Is the ASP.Net Inproc session timeout reset if the SessionID is accessed?

Question

I read here that an inproc asp.net session resets it's timeout everytime it is accessed (read or write). My question is, if the timeout is also reset if I only read the sessionID?

Example: Session timeout is set to 20 min. After 15 min. of inactivity I load a page and read the Session.SessionID. Will the session still exist after 10 more min.?

And one more question: Does it matter if the page is loaded directly or accesses via AJAX?

Answer 1

It appears to me that you are mixing up two different things: Reading a value from Session state (in code) differs from attaching an instance of SessionState to the current Request.
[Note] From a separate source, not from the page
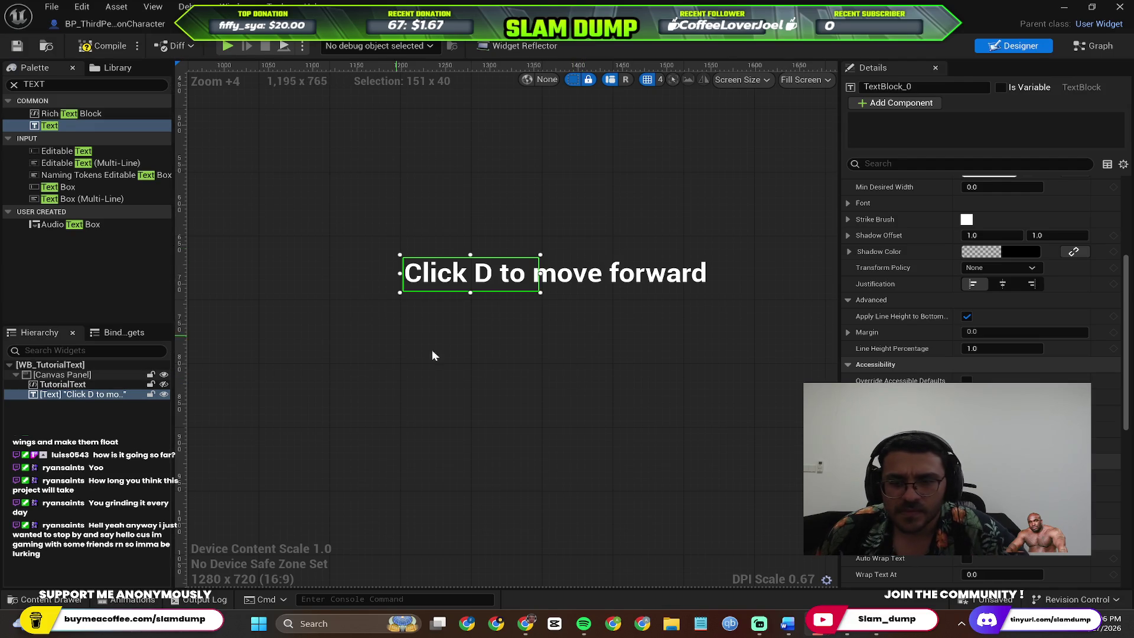
{"action": "scroll", "coordinate": [431, 350], "scroll_direction": "down", "scroll_amount": 8}
Ask Perplexity why Step 9's Is Variable checkbox is missing for both rich and normal text blocks
{"action": "key", "text": "alt+Tab"}
{"action": "scroll", "coordinate": [576, 384], "scroll_direction": "down", "scroll_amount": 20}
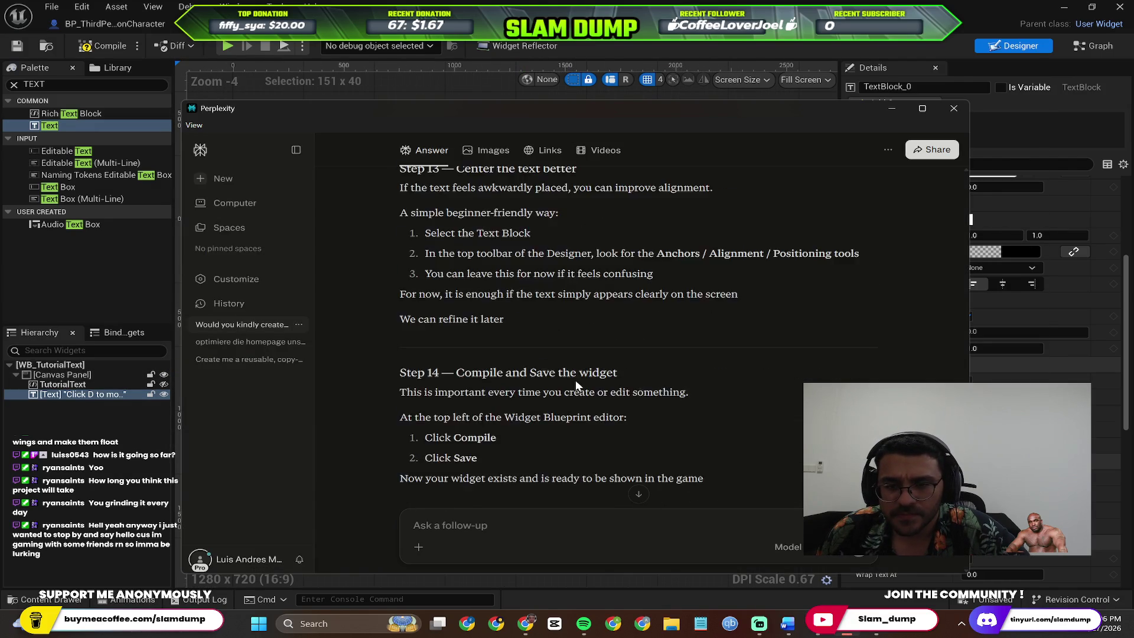
{"action": "scroll", "coordinate": [576, 383], "scroll_direction": "up", "scroll_amount": 15}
Unless I am very much mistaken, the timeout is not refreshed whenever you access a Session object (again, in code), rather it is refreshed when a new request is served. This happens because the SessionState item is itself added to the Cache (and expiration policy is set)

So, to answer your question: The timeout will not be reset.
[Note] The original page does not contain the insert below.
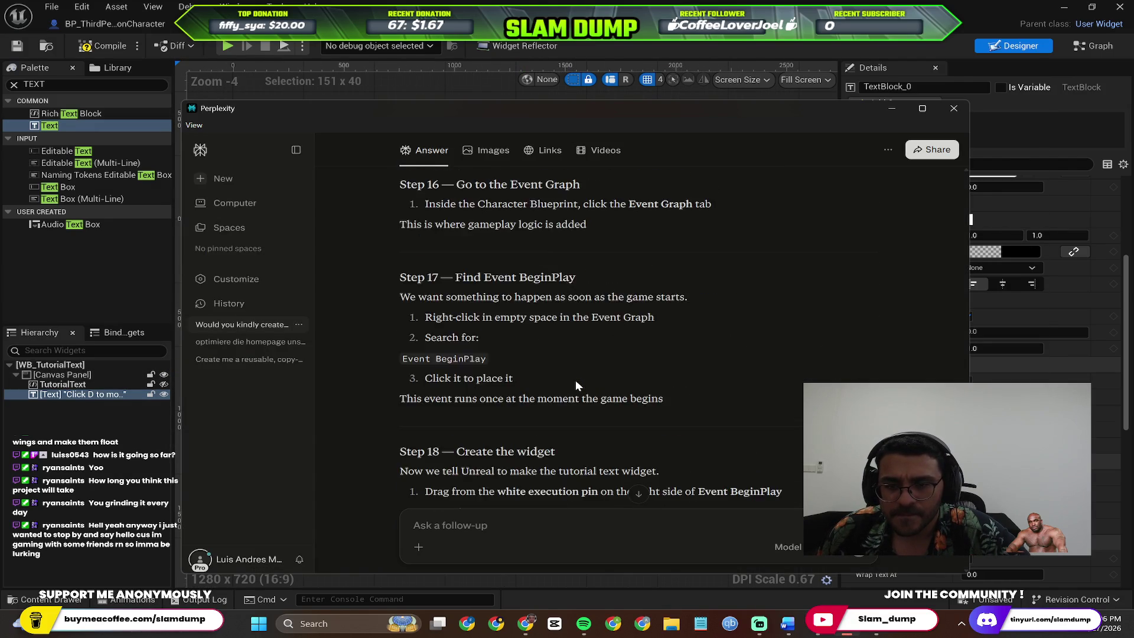
{"action": "scroll", "coordinate": [577, 381], "scroll_direction": "down", "scroll_amount": 4}
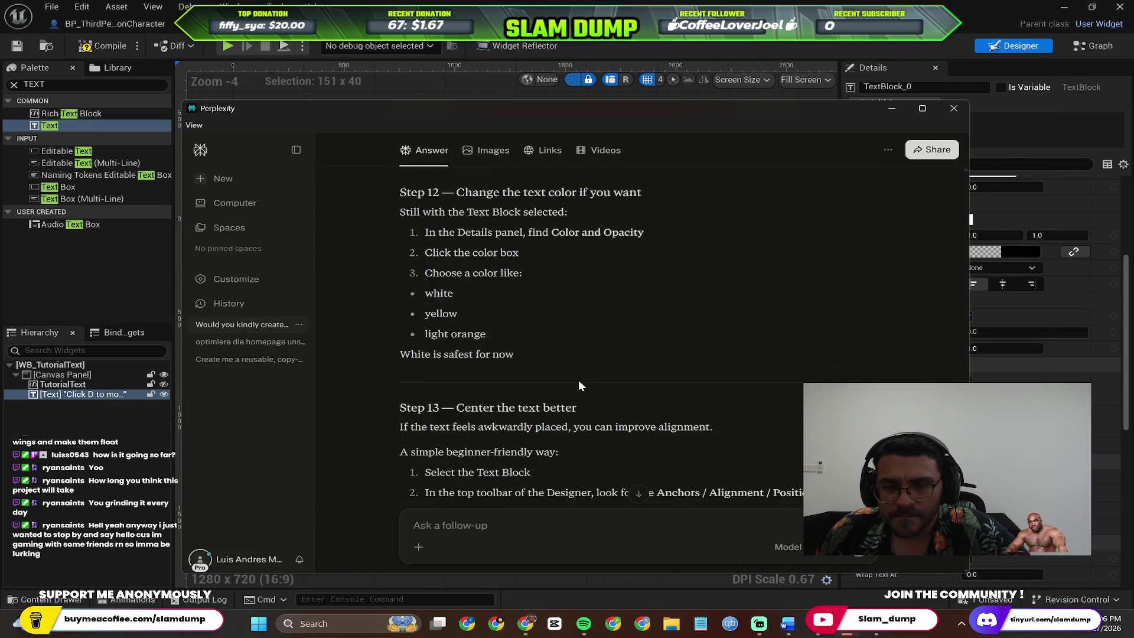
{"action": "scroll", "coordinate": [581, 381], "scroll_direction": "up", "scroll_amount": 8}
{"action": "scroll", "coordinate": [580, 342], "scroll_direction": "up", "scroll_amount": 6}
To elaborate on the example you gave: The timeout will be reset on the load of the page, rather than when you read the SessionID in code.

Answer 2

Accessing SessionID doesn't affect session timeout. If you take a peek with Reflector, the SessionID property (implemented in HttpSessionStateContainer) looks like this:

public string SessionID
{
    get
    {
        if (this._id == null)
        {
            this._id = this._stateModule.DelayedGetSessionId();
        }
        return this._id;
    }
}

Which doesn't touch the underlying stored items.

Also, at that level it doesn't matter where the request came from (ajax/normal).